In this study, the systematic theoretical analysis of the Hg-isotopic chain is presented. The peaks in several observables over the isotope chain of Hg-nuclei are observed. The emergence of kink along the isotope chain of a nucleus has a keen correlation with the presence of a closed shell/sub-shell. The ground-state properties such as the BE, $rms$ radius and single-particle energies are computed for the isotope chain of Hg-nuclei using relativistic mean-field formalism. Then, the RMF densities are converted to their respective spherical equivalent densities by Wood–Saxon approximations. These converted densities which are also clear indicators of the magicity of nuclei that lie away from the $\beta$-stability line [42,43,44,53], are used within the Coherent Density Fluctuation Model (CDFM) to determine the symmetry energy [43]. Again, the shift in symmetry energy for Hg-isotopes are determined for all the parameter sets. In addition, the surface and volume contributions of symmetry energy by Danielwicz’s liquid drop prescription are estimated. This procedure is repeated for the isomeric states of Hg-isotopes.
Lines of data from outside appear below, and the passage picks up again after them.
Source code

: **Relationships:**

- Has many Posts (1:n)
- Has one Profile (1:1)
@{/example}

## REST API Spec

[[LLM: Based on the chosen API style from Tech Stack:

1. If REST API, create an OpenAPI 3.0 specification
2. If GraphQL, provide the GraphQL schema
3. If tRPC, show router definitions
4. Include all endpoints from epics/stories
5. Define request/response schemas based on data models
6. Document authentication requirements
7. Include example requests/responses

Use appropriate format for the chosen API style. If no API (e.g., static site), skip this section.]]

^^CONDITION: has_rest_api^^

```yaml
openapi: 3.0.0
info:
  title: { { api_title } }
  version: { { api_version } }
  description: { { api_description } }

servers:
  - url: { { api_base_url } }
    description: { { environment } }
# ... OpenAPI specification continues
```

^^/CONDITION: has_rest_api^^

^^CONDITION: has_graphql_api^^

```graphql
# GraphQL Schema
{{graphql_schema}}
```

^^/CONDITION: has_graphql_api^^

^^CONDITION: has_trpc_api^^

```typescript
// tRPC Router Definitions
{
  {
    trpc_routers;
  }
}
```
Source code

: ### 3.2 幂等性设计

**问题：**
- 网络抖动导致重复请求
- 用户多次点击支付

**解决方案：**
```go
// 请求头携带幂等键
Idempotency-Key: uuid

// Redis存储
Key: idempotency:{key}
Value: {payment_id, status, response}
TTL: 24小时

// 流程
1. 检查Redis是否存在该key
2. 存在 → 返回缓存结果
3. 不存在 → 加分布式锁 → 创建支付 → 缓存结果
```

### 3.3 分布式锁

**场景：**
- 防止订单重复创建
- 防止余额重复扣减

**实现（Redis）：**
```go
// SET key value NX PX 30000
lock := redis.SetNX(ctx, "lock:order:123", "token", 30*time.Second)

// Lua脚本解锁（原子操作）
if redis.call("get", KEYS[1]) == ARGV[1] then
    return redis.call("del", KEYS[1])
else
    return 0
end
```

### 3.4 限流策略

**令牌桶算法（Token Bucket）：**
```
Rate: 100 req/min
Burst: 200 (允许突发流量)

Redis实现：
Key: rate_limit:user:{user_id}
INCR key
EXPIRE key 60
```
We have established the shell/sub-shell closure at N = 126 for neutron-rich ${}^{206}$Hg using the newly derived relativistic energy density functional. The pronounced peaks at N = 126 in the shift of binding energy and charge distribution radius of Hg-isotopes indicate the shell closures property. Again, the early filling of the higher spin orbitals due to the large spin-orbit splitting is the primary basis for the appearance of kinks at the magic numbers. Here, in ${}^{206}$Hg, the 1$i_{11/2}$ orbital is filled earlier than the 2$g_{9/2}$ orbital. Hence, this establishes a connection between occupation probability and the magic numbers in the isotope chain for an atomic nucleus. We therefore conclude that to reveal the shell/sub-shell closures across the whole isotope chain, the shift of various structural observables is a crucial quantity that cannot be undermined. The relativistic energy density functional for IOPB-I, DD-ME2, and DD-PC1 sets are not developed yet; nonetheless, we have performed a systematic study for symmetry energy with the relativistic energy density functional of the NL3 set, which is already derived in Ref. [54]. Again, we have observed a notable peak at N = 126, in the case of symmetry energy as well as in its shift for the newly developed E-RMF energy density functional instead of tghe conventional Brückner’s energy density functional for the NL3 set. One of the drawbacks may be the use of Brückner’s EDF in the conversion of the energy density functional from the momentum space to the coordinate space in the local density approximation. In a recent study, Kumar et al. [54] pointed out that the present Brückner’s energy density functional is unable to resolve the Coester band problem [55,56] and could be a reason for the failure of the prediction of the proper peak at magic number [54]. Furthermore, the construction of the relativistic energy density functional for IOPB-I, and the density-dependant DD-ME2 and DD-PC1 parameter sets are in progress. This could be the reason behind the non-appearance of peaks. Careful consideration of relativistic energy density functional [54] over Brückner’s EDF could produce an appropriate magnitude in symmetry energy and with the peak in the isotopic shift. To avoid unnecessary repetition, uncertainties in binding energies arising from the polarization effects in the pairing channel are not included in this work. Such effects can be found in Refs. [9,58].